София, Макс и Эрнст после изгнания из Конопишта проводили свое время в Дечине, Вене и Артштеттене. Старый замок над Дунаем в действительности никогда не был для их семьи домом. В нем можно было достаточно приятно проводить несколько недель каждое лето. Но Максу, как рассказывал его сын герцог Георг, «никогда не нравился Артштеттен». Замок в значительной мере оставался незнакомым местом, в церковной крипте которого были погребены их родители, и с ним не были связаны счастливые воспоминания, как с Конопиштом.

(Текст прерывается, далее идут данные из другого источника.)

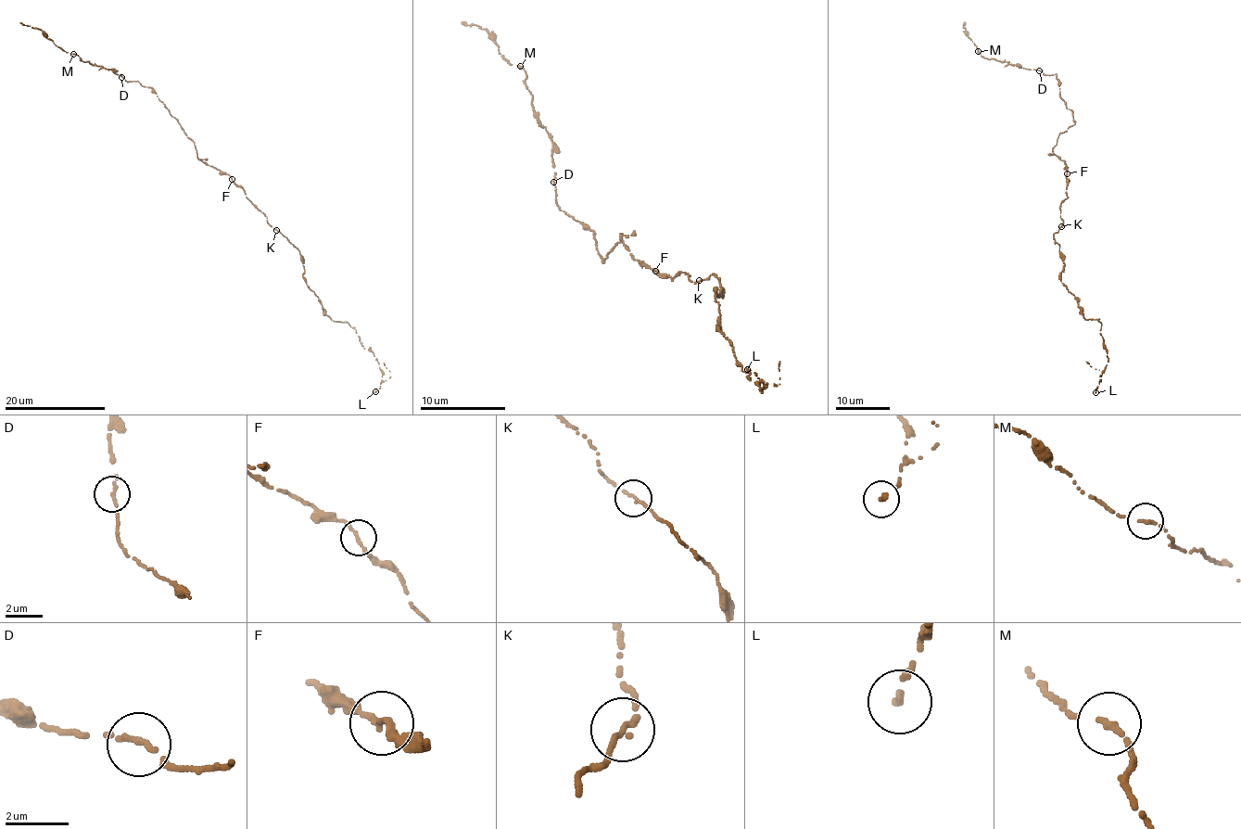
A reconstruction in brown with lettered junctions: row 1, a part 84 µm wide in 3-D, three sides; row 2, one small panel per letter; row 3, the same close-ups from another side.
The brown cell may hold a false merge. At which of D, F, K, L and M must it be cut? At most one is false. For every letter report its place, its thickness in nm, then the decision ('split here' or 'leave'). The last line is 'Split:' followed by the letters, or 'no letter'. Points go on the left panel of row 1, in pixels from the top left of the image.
D: place (121, 77); calibre 240 nm; leave
F: place (232, 179); calibre 180 nm; leave
K: place (276, 230); calibre 190 nm; leave
L: place (375, 391); calibre 220 nm; leave
M: place (73, 54); calibre 240 nm; leave
Split: no letter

Тети и дяди постарались, чтобы в жизни детей появились новые счастливые воспоминания. Эрцгерцогиня Мария Тереза привносила в жизнь Софии, Макса и Эрнста утешающее и стабильное влияние. «Я очень хорошо помню теплые отношения моего отца с его двоюродной бабушкой и ее дочерью», — рассказывал сын Макса Альбрехт. Эрцгерцогиня была той, кто объединял Гогенбергов и сосланных Габсбургов. Карл бежал из Австрии в 1918 г. и коротал свои последние годы в вынужденной эмиграции, пока преждевременно не скончался в Мадейре в 1922 г. Так как он никогда официально не отрекался от престола, то формально так и оставался императором; после смерти Карла его юный сын эрцгерцог Отто унаследовал мантию Габсбургов. Благодаря эрцгерцогине Марии Терезе связь между ее внуками Гогенбергами и бывшей императорской семьей всегда оставалась достаточно тесной. София, Макс и Эрнст без вопросов приняли старые имперские мечты: в них Отто всегда занимал место законного императора, и они неизменно обращались к нему «Ваше Величество».

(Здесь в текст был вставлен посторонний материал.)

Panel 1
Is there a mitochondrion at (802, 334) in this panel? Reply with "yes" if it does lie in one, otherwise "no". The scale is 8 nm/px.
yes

Дети, осиротевшие в результате сараевских событий, стали уже молодыми людьми и начали выбирать свои пути в этом мире. София первой из них вышла замуж. Хотя они и встречались очень редко, на нечастых семейных праздниках, она разглядела что-то очень привлекательное в своем дальнем родственнике, графе Фридрихе Ностиц-Ринеке, еще когда он приезжал в Конопишт весной 1919 г. Отважный молодой чешский аристократ защищал их и безуспешно пытался спасти до наступления катастрофы. В тот день, когда они покидали свой дом, он был рядом с ними, охраняя Софию, Макса, Эрнста и Генриетту от националистически настроенных толп людей в парке, пока они не добрались до князя Туна. Их романтические отношения быстро расцвели, и 8 сентября 1920 г. Фридрих женился на Софии. Небольшая свадебная церемония состоялась в замке князя Туна в Дечине. Теперь как жене чешского гражданина Софии было разрешено повторно въехать в страну и зажить тихой частной жизнью в поместьях ее мужа, Фалькенау и Генрихсгрюн. У них родились четверо детей: Эрвейн, названный в честь отца мужа, появился на свет в 1921 г.; второй сын — в 1923 г. и был назван Францем, в честь погибшего эрцгерцога. Позднее появились Алоис в 1925 г. и София в 1929 году. Теперь она виделась с Максом и Эрнстом все реже и реже: чешское правительство по-прежнему настаивало на том, что братья не могут въехать в страну без специального разрешения правительства.